Comment votre rencontre s’est passée ?
• C’était en 87. On partait tous les dimanches sur les tombes…
… Pourtant on raconte que Mariam n’avait jamais vu la tombe de son mari avant le 15 octobre 2007…
• Du n’importe quoi. C’est au cimetière que nous avons fait connaissance. On ne se connaissait pas avant. Au cimetière, elle était sur la tombe de Thomas et moi j’étais avec mes trois enfants sur celle de Paulin. Elle ne me connaissait pas, mais on s’est dit bonjour. C’est quand elle est arrivée chez elle qu’elle s’est renseignée sur moi. On lui a dit qui j’étais. C’est comme ça qu’elle a su que j’étais la femme de Paulin Bamouni.
Comment Mariam venait-elle sur les tombes ? Avait-elle toujours des militaires pour sa sécurité ?
• Non. Elle venait avec ses sœurs et sa belle-sœur je crois. Après l’assassinat de son mari, on l’a « dégraissé ». Elle n’avait ni chauffeur ni sécurité. Elle conduisait elle-même sa voiture pour venir nous voir à la cité.
Vous n’avez jamais eu d’ennui en allant sur les tombes les dimanches ?
• Pas du tout.
Vous conveniez d’une heure pour aller où vous vous y croisiez fortuitement ?
• Non. Moi j’y allais après la messe. Elle aussi elle y allait à sa convenance. Mais quand on a fait connaissance, il nous est arrivé d’harmoniser notre temps pour aller sur les sépultures. Mariam venait donc à la maison chez moi. Elle garait sa voiture et on partait avec la nôtre qui était moins connue et donc moins remarquée par les gens.
En France vous avez toujours gardé le contact avec Mariam ?
• Oui.
C’est elle qui vous a encouragée à aller en France ?
• Non.
Vous vous êtes concertées pour venir ensemble à ce 20e anniversaire ?

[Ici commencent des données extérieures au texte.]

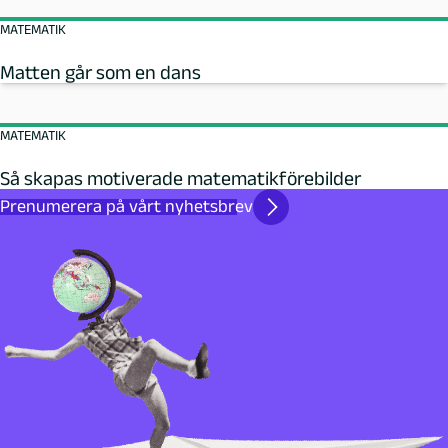
MATEMATIK
Matten går som en dans
MATEMATIK
Så skapas motiverade matematikförebilder
Prenumerera på vårt nyhetsbrev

• Non. Mais elle m’a appelée pour me dire qu’elle sera au Burkina pour cet anniversaire. Je suis venue au pays parce que je me suis dit que ma présence à ses côtés lui donnerait aussi un peu de réconfort. C’est dans ce but que je suis venue.
Avez-vous obtenu aujourd’hui la nationalité française ?
• Oui, je l’ai obtenue ainsi que tous mes enfants. Je précise que c’est dans le cadre du travail que j’ai obtenu cette nationalité. Je vous ai dit qu’on m’avait embauchée à l’Education nationale. J’ai été titulaire à ce poste parce que j’avais obtenu la nationalité française.
Quand avez-vous commencé à travailler là-bas ?
• C’est en mars 1989.
Le 16 octobre 2007, après la marée humaine de la veille, vous êtes retournée au cimetière avec vos enfants et votre nièce. Qu’avez-vous ressenti en allant vous recueillir sur la tombe de Paulin ?
• C’est toujours la même chose puisqu’il ne se passe pas un jour sans qu’on ne pense à lui. Quelque part, nous partons sur la tombe pour le retrouver dans sa dernière demeure, lui qui nous voit mais que nous on ne voit pas (elle verse des larmes). Nous allons au cimetière chaque fois que nous sommes de passage à Ouaga.
On sait que concernant Thomas Sankara, il y a une procédure judiciaire qui a été intentée par la veuve. Est-ce que vous aussi vous avez essayé une action en justice ?
• Non. Mais d’après ce qu’on nous a dit, la plainte qui est déposée pour Thomas concernerait tous les autres qui sont tombés avec lui le 15 octobre 87.
Croyez-vous que cette plainte va aboutir un jour ?
• On l’espère bien. On espère que la justice sera faite un jour. Et comme le disait bien Thomas Sankara, « aucune lutte n’est vaine ».